Too often firms look at regulation from a pure compliance perspective and do not necessarily focus on the advantages it could bring to the business. For example, financial services firms are renowned for having a multitude of different systems, with customer data dispersed throughout an organisation. The GDPR has been an opportunity to revisit this infrastructure and potentially help move the firm a step closer to achieving a single customer view.
Building a single customer view would be one way to ensure compliance while also making the operational infrastructure more efficient. Investing in an infrastructure technology platform that allows the firm to bring all of that customer data into one place, and have as a result, confidence in the accuracy and completeness of the data they are holding for their clients would be really beneficial, adding value to the business as well as better enable firms to comply with future regulatory changes.

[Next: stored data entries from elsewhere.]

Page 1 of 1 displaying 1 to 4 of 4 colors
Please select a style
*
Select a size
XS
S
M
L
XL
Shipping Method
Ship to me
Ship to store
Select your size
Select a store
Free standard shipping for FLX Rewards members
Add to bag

Penalties for non-compliance
One of the first things people want to know when discussing GDPR is what penalties they might face for non-compliance. In the worst-case scenario, they could face fines of 4% of global turnover for a significant breach or negligence. But the ICO is not looking to put firms out of business. It remains to be seen what the regulator’s approach will be, but if firms have taken a deliberative approach to complying with the GDPR and have implemented the right sort of data governance, process and technology in place, fines of that scale should be rare.
What the GDPR will do is help the relevant people within a firm get the budget and investment for improving controls and resilience around technology and how data is stored, because there is a fear that if there is a breach or an attack where data is stolen, leaked or lost, then the firm could be subject to fines of up to 4%. That has been quite a positive effect in helping firms improve their infrastructure.